Passage for review
A year later, Advance closed the trap and the Guild was gone; the PD had gone from hundreds of journalists and Guild members to zero in just two decades.
Neither Warsinskey, briefly the editor of The Plain Dealer and a former Guild member himself, nor Quinn, also a former Guild member, responded to requests for comment. CEO of Advance Local Randy Siegel deferred comment to Quinn through a spokesperson.
The fact that the final settlement stipulated that the Guild couldn’t organize cleveland.com for a year gives the game away: This was about busting a union that was seen as too cumbersome. “When the company needed to evolve, it did not have time to negotiate every change with the Guild,” said cleveland.com editor Chris Quinn at the Press Club of Cleveland forum in May. “We are way too nimble for that.”

Task to carry out
Carry on the article about the end of the Plain Dealer's Guild from the quote "We are way too nimble for that," keeping its reporting voice.

Data extract

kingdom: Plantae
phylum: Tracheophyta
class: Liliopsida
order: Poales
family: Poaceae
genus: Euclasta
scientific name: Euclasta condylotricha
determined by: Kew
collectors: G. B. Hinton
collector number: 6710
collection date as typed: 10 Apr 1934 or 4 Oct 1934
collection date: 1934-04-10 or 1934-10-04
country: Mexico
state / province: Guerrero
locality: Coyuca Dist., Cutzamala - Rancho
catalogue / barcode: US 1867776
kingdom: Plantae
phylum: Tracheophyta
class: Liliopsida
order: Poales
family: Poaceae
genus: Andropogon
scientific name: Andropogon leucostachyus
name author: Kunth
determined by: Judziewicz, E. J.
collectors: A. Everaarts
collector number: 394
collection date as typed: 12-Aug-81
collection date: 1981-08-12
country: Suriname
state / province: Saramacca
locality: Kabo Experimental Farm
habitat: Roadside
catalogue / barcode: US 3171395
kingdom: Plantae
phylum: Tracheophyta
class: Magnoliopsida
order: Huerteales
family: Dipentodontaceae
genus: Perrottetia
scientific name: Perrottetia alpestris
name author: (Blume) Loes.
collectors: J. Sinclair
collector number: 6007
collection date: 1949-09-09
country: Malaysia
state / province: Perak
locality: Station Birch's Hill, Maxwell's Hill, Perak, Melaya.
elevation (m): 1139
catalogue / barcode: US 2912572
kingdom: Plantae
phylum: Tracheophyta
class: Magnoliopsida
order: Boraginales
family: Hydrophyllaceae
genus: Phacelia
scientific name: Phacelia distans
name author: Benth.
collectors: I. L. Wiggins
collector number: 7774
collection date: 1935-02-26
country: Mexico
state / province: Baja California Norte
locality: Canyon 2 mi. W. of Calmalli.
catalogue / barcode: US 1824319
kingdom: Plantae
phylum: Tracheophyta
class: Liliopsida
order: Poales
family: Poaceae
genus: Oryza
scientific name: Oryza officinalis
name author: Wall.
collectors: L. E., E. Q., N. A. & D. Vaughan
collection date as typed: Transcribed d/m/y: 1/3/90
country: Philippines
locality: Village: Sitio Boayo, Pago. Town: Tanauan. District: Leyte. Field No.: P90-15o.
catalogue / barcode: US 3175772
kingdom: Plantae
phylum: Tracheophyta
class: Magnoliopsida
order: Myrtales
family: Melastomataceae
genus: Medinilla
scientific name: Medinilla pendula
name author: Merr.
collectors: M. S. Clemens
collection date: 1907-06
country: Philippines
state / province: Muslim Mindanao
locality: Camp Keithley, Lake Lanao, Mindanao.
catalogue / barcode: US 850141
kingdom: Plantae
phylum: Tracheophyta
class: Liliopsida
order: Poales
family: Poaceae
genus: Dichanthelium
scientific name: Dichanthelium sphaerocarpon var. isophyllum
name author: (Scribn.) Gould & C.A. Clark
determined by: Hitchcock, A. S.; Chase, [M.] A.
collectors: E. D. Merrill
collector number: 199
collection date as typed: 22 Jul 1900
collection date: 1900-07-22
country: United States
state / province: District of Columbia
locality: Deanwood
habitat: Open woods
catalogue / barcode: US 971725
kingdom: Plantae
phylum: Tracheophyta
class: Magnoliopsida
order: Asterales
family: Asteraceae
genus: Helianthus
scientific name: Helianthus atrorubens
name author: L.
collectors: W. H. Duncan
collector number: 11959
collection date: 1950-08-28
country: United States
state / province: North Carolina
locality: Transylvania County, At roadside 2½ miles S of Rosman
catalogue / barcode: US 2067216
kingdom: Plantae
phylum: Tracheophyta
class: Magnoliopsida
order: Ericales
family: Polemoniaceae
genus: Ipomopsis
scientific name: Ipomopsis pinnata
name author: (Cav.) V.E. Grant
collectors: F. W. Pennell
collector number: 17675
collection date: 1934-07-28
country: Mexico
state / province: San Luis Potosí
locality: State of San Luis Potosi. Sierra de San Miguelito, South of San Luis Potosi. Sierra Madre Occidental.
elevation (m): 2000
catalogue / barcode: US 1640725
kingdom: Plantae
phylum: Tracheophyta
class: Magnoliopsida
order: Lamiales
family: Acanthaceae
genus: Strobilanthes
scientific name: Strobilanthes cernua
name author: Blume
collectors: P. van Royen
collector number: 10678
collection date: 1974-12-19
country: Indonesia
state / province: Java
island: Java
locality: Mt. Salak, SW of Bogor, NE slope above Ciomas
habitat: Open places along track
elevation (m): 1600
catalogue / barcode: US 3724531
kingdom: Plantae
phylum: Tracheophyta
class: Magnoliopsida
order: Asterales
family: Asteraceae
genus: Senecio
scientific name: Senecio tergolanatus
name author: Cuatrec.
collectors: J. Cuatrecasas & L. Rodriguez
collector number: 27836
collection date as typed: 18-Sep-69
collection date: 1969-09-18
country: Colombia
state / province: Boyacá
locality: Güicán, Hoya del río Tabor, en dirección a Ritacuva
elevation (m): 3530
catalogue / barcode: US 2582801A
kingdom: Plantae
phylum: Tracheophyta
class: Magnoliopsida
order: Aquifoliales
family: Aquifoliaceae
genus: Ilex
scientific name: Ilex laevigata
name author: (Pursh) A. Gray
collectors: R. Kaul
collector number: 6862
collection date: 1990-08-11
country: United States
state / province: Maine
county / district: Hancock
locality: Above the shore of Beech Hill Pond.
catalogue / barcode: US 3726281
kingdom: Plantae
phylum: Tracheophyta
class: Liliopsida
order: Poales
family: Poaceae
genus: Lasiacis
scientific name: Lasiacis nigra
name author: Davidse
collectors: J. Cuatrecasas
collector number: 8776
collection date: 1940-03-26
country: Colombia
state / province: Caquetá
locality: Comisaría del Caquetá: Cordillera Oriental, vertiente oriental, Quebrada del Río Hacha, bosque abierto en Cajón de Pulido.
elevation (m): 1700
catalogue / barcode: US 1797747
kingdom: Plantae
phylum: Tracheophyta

Answer section
Scott Stephens, the former union chair, said that he thinks the Guild did the best they could for their members at the time. After the Guild’s collapse this year, Spector confided that he worried the union had signed its own “death warrant” in 2013. But Stephens insists that the Guild’s work bought reporters seven more years to do journalism. “Any number of people have had award-winning work during that period, and had it not been for the astute judgment of the bargaining unit in 2013, then they would not have had that great work.”
The Newhouse model of union busting and profit extraction has been studiously copied by a new vanguard of financial newspaper owners.
When the first Guild charter was distributed to Local 1 in 1933, at the bottom of the Depression, many of the same factors plaguing newspapers today dogged them. Newspapers were constantly merging and eliminating jobs; employers hired and fired at will; reporters worried that a union might compromise their integrity; and without a tradition of organizing, they viewed themselves as white-collar workers with no need for a union.
“The issues of the 1930s, media consolidation, massive inequality, and the collapse of the free press—we’re dealing with the same thing 90 years later,” said News Guild President Jon Schleuss.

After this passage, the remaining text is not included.